2. Citizens are subject to various forms of means testing for programs such as the hospitalisation subsidies and share of workfare payouts. On the other hand the Job Credit program gives money from our reserves to all employers, regardless of whether they are financially strong or weak, big or small, earning big profits or suffering losses. If we citizens are subject to means testing, why is the govt. so generous without setting criteria to pre-qualify companies to be entitled to this particular. Banks, large property developers, large GLCs, most MNCs and govt ministries do not deserve nor need this financial subsidy to continue to be viable. Public reserves should not be used to enrich private enterprises, particularly the healthy ones. Mind you, these companies have logged in bonaza profits in the past years, and even if they will performance not as well in the near future, they will still make reasonable profits without Job Credit program.
Companies drawing on wage subsidies are not obligated to refrain from cutting jobs, cut pay or put employees on no-pay leave, if down-sizing is needed to ensure survival. So reserve money will drawn down and many workers will still get fired as the recession spreads and intensifies. If there is some form of means testing on companies, money saved can be used instead for another program to help individuals directly, say, for the retrenched whose jobs are not saved or the retired/aged with little income or have fixed income and are weighed down by the increased cost of living from last year’s inflation.
3. Even without the benefit of the Job Credit program for these healthy companies, the other numerous programs, taxes cuts/rebates and training subsidies/allowances, are still available to them and all other companies.

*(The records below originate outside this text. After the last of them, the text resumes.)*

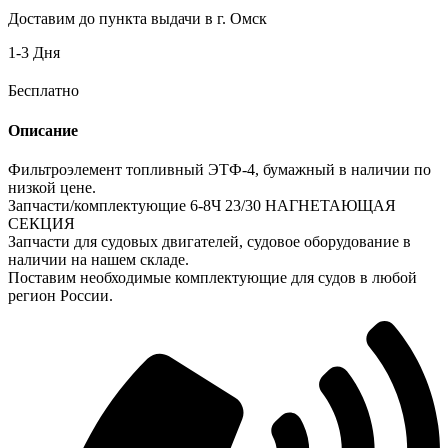
Доставим до пункта выдачи в г. Омск
1-3 Дня
Бесплатно
Описание
Фильтроэлемент топливный ЭТФ-4, бумажный в наличии по
низкой цене.
Запчасти/комплектующие 6-8Ч 23/30 НАГНЕТАЮЩАЯ
СЕКЦИЯ
Запчасти для судовых двигателей, судовое оборудование в
наличии на нашем складе.
Поставим необходимые комплектующие для судов в любой
регион России.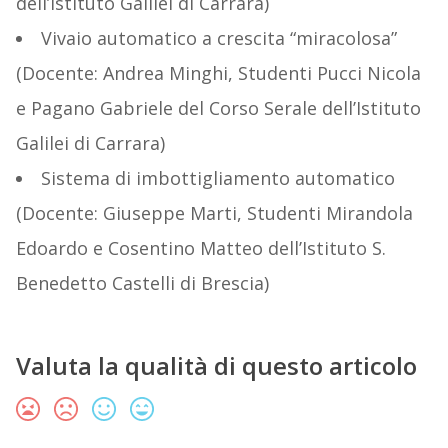
dell’Istituto Galilei di Carrara)
Vivaio automatico a crescita “miracolosa”
(Docente: Andrea Minghi, Studenti Pucci Nicola
e Pagano Gabriele del Corso Serale dell’Istituto
Galilei di Carrara)
Sistema di imbottigliamento automatico
(Docente: Giuseppe Marti, Studenti Mirandola
Edoardo e Cosentino Matteo dell’Istituto S.
Benedetto Castelli di Brescia)
Valuta la qualità di questo articolo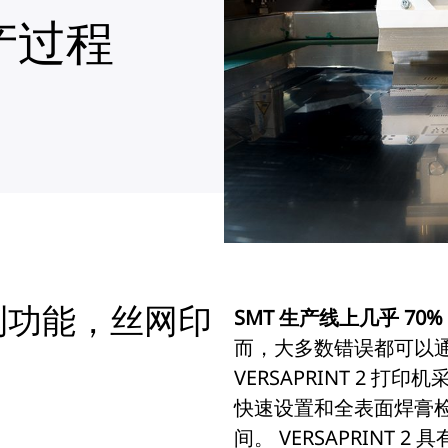
产过程
测功能，丝网印
SMT 生产线上几乎 7
而，大多数错误都可以通
VERSAPRINT 2
快速设置和全表面焊膏
间。 VERSAPRINT 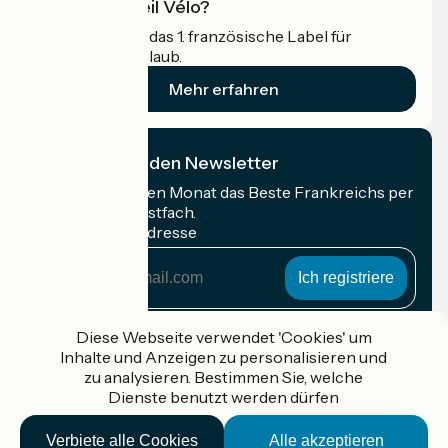
Was ist Accueil Vélo?
Accueil Vélo ist das 1. französische Label für
Radfahrer im Urlaub.
Mehr erfahren
Ich abonniere den Newsletter
Erhalten Sie jeden Monat das Beste Frankreichs per
Rad in Ihrem Postfach.
Meine E-Mail-Adresse
Meine
E-
Mail-
Anmeldebedingungen
Adresse
Diese Webseite verwendet 'Cookies' um
Inhalte und Anzeigen zu personalisieren und
Gefördert im Rahmen von Destination France
zu analysieren. Bestimmen Sie, welche
Dienste benutzt werden dürfen
Verbiete alle Cookies
Alle akzeptieren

4. The bottom line is that although the help programs are declared to be ultimately to help the citizens by saving jobs, individuals will actually be getting the much shorter end of the $20.5 billion. More could also be done to help ease their cash-flow tightness, for example waiving or reducing GST on essential goods and services at least during these hard times or allow a small portion of a retrenched worker’s CPF savings to be withdrawn to tide him over while he seeks for new employment (by the way CPF is the worker’s own money and not even a subsidy).
That’s why I think this pro-company help-budget falls short of being BEST because it under-performs for the individuals.
Anyone know that the job credit package will benefit for how many covt's companies and how many pte companies?